Dr. Cleveland says that the mixed data types are the Big Deal about data frames; the other primitives (vectors and matrices, which seem to do many of the same things) must all be of one type. Always the lazy programmer, I ask why one wouldn't then use data frames for everything -- is it a big efficiency tradeoff to use matrices/vectors when you can? Turns out the answer is "sort of" -- they are simpler, smaller, and take up less space on disk. Sure, if you're trying to play around with a quick prototype, you can use data frames indiscriminately. But if you're trying to really optimize for speed on repeated calculations on huge datasets, you use the leanest things you can, and matrices and vectors are simpler and smaller than data frames that contain the same information.

He shows us an example of how someone might do that: if you have a data frame that holds, say, the various state-regions within different countries and some information within them, you don't need to use the character-versions of the names ("illinois", "iowa", "idaho") as full references to the states when you're working with the data. You can use factor() to assign unique numeric IDs to them -- so you know that "illinois" is 42, "iowa" is 43, "idaho" is 44 -- the integers will be faster to work with than the strings. Then you just have the computer remember that 42 was "illinois" and change it back afterwards.
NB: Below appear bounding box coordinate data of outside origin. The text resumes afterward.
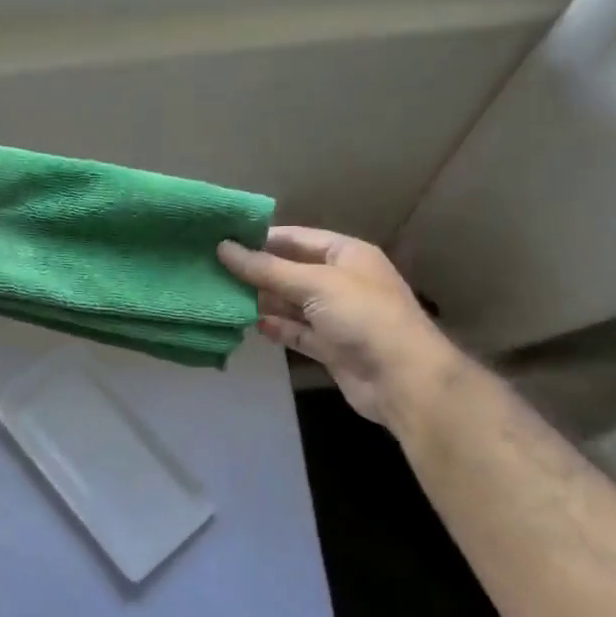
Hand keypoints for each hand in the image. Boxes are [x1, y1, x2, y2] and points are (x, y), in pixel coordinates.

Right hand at [218, 227, 454, 425]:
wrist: (402, 378)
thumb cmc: (362, 316)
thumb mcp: (314, 283)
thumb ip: (267, 269)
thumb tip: (223, 248)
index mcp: (346, 254)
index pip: (297, 238)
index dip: (262, 238)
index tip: (223, 239)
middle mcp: (341, 281)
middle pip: (291, 270)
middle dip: (257, 271)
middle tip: (213, 269)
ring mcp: (336, 316)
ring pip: (291, 303)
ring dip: (262, 301)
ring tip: (221, 295)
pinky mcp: (330, 347)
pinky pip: (296, 331)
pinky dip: (276, 327)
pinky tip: (249, 324)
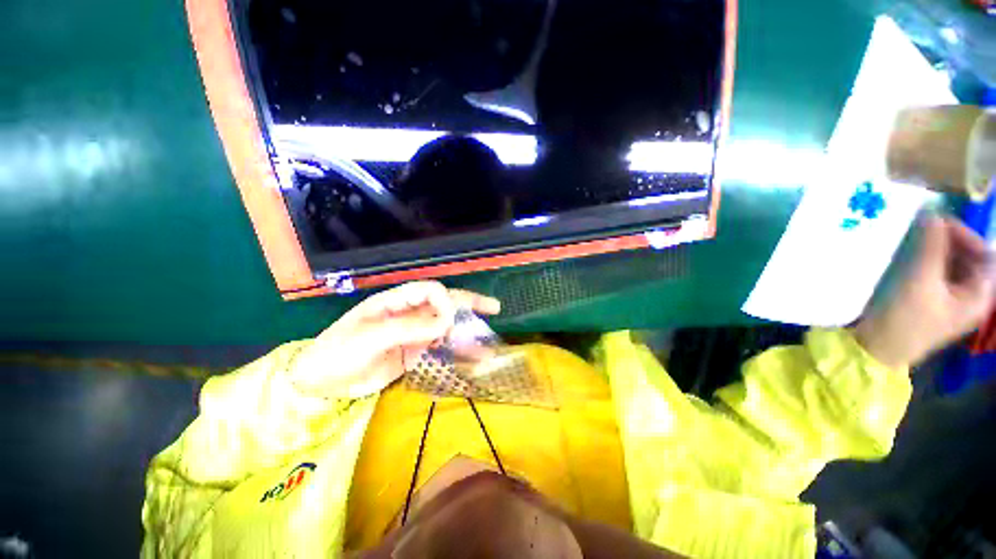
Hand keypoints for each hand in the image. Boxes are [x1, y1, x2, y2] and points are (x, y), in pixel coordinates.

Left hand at [289, 281, 500, 398]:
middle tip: (494, 308)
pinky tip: (471, 361)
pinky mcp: (413, 355)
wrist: (319, 385)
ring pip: (446, 329)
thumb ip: (408, 328)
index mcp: (396, 302)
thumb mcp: (370, 337)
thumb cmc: (338, 352)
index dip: (445, 302)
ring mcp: (413, 335)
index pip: (431, 291)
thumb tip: (445, 323)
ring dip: (467, 334)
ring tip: (489, 344)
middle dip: (469, 305)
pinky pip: (440, 351)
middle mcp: (408, 314)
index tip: (448, 323)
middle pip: (444, 304)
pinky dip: (456, 355)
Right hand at [856, 216, 993, 368]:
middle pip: (969, 259)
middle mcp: (970, 297)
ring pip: (952, 265)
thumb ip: (930, 247)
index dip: (966, 235)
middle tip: (925, 228)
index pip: (985, 255)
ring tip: (916, 240)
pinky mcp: (931, 301)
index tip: (939, 222)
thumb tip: (932, 214)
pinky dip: (927, 261)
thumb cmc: (904, 321)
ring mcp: (950, 301)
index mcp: (979, 297)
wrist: (877, 350)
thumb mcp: (919, 282)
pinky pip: (937, 273)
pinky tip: (911, 257)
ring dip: (937, 249)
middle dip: (950, 241)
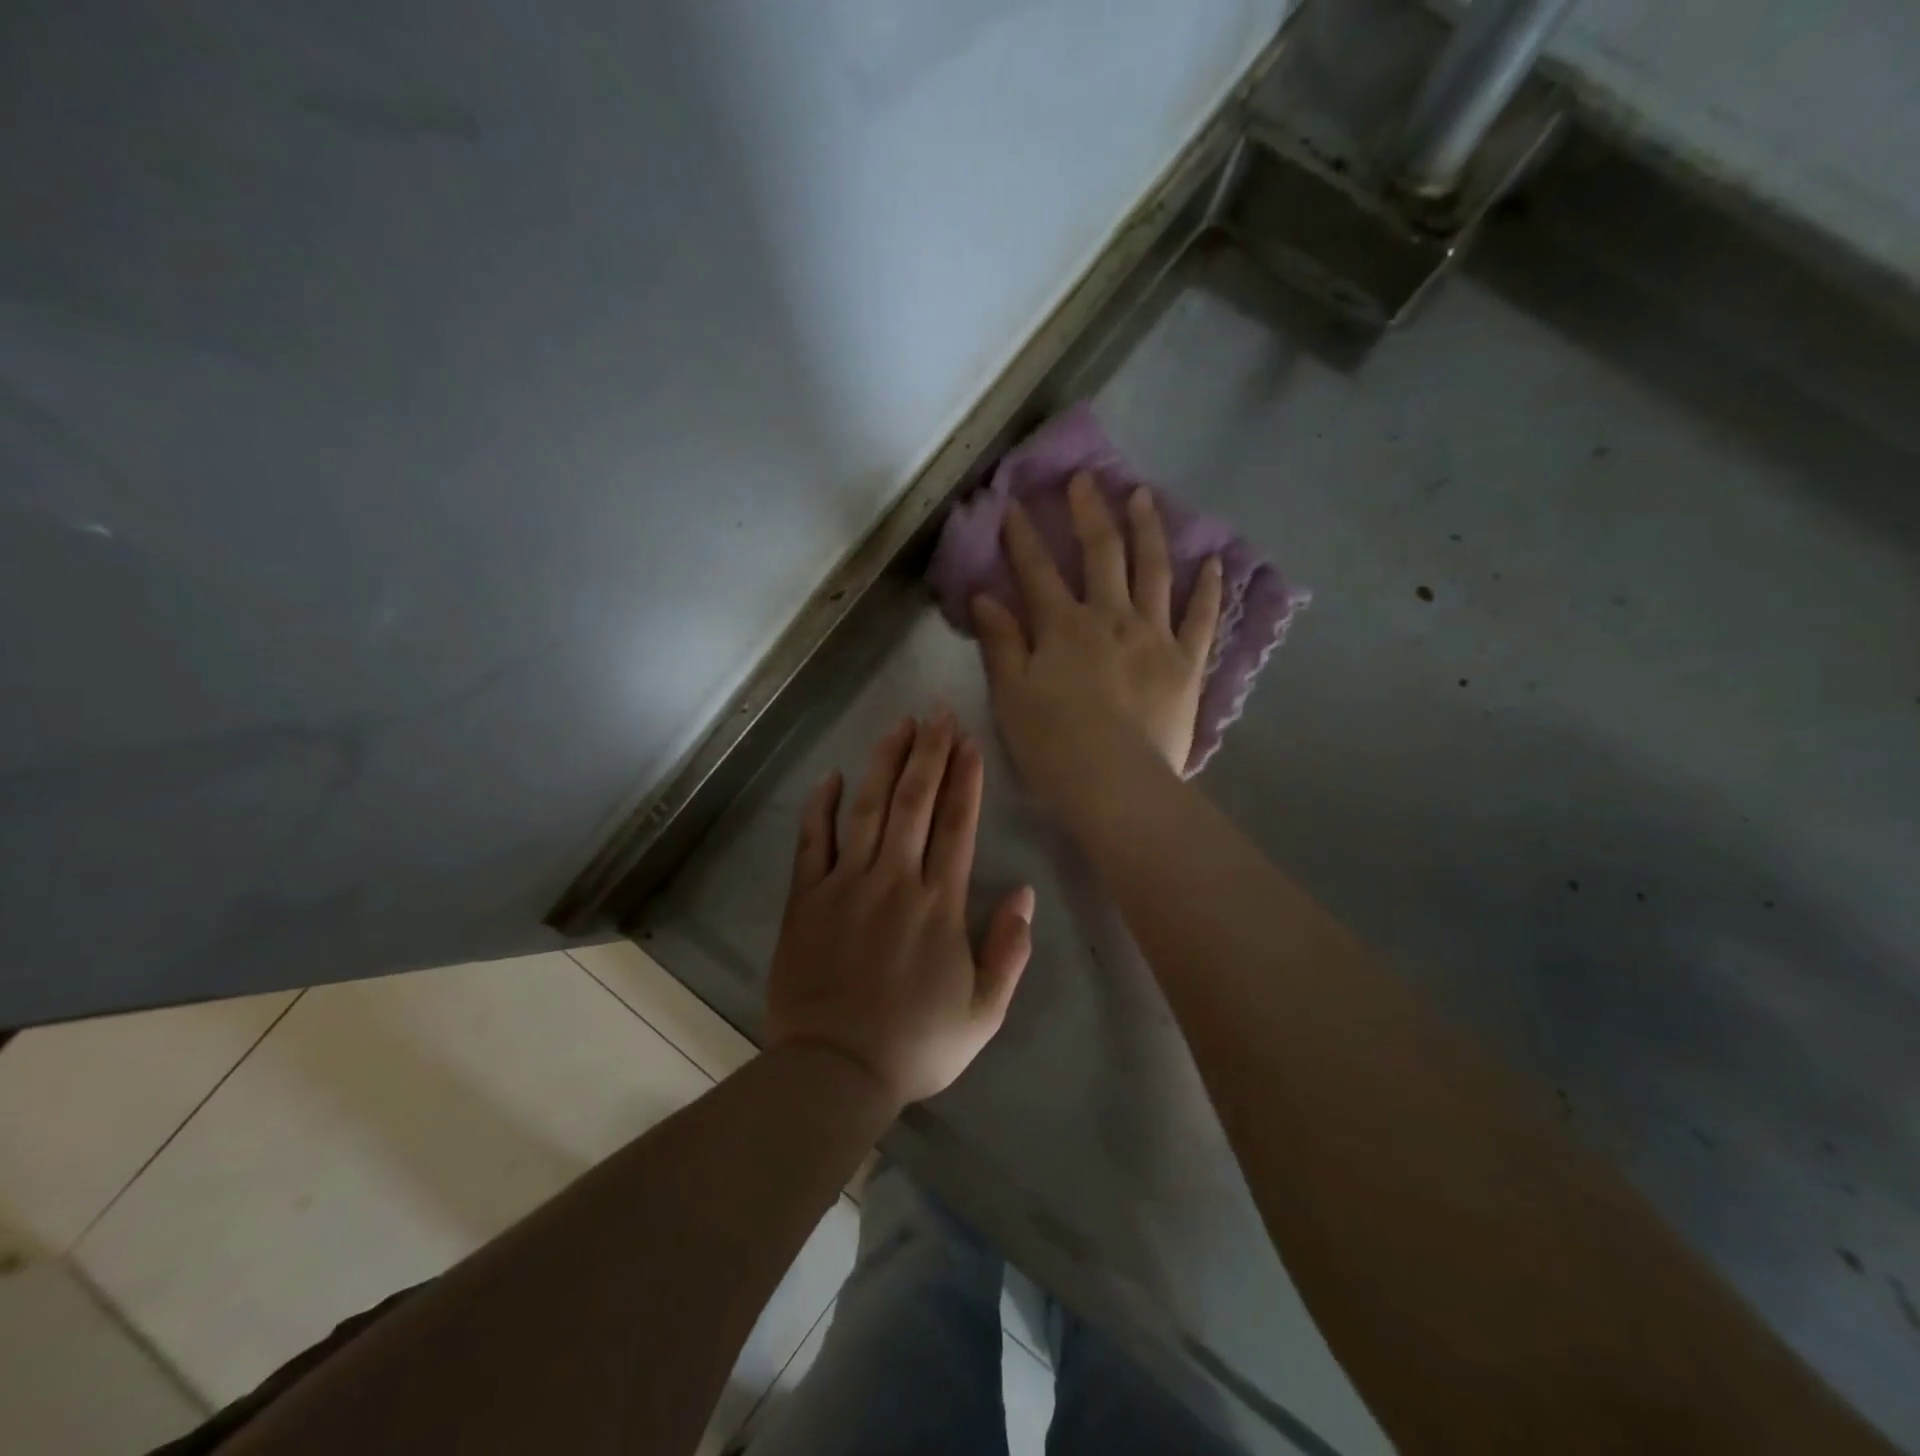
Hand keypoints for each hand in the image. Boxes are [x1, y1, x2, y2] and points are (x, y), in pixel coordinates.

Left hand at [765, 713, 1035, 1109]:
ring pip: (867, 810)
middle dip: (929, 753)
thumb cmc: (916, 1045)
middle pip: (914, 803)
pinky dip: (820, 807)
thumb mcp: (984, 1012)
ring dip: (884, 763)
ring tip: (899, 726)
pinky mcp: (806, 899)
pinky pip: (812, 842)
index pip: (957, 825)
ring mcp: (845, 886)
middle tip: (937, 712)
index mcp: (939, 905)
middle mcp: (894, 881)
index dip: (966, 779)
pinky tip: (831, 777)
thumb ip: (1009, 951)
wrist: (835, 1072)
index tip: (970, 741)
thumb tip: (1025, 894)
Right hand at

The rest of Chambers's first chapter goes through some basics (R is a functional programming language, everything in R is an object, it's an open source language, here's a bit of history) and then drops you off at Programming With R's Chapter 2, an introduction to the interactive nature of R. I discover that last week's playing-around relieves me of the need to do much but skim this chapter to make sure there's nothing vital that I've missed. I pick up on the sapply iterator, which is a more efficient way to do things like "for (variable in sequence) execute-this-expression". (I vaguely feel, without comparing them too hard, that this is similar to Python's built-in function map().) In the meantime, Dr. Cleveland mentions that memory allocation is automatic, unlike C. I rejoice.

A quick operation I don't want to forget: To attach a file to an R session, you use the attach() function and specify the file location. To make this easier on myself, I first set my working directory to my R-programming folder (which is where I want to save the code I'm working on) and check I'm in the right place, then call attach().

> setwd("/home/mchua/Dropbox/R-programming")
> getwd()
[1] "/home/mchua/Dropbox/R-programming"
> attach("lattice.RData")

Aaaand that's all for the afternoon; we'll get our first programming homework assignment tonight, but I don't expect it to be too difficult since we've only covered the primitives of the language so far. (I hear the fun-with-Hadoop group will be breaking out onto a separate project track soon, and will be keeping an eye on that to see whether I want to jump to that.)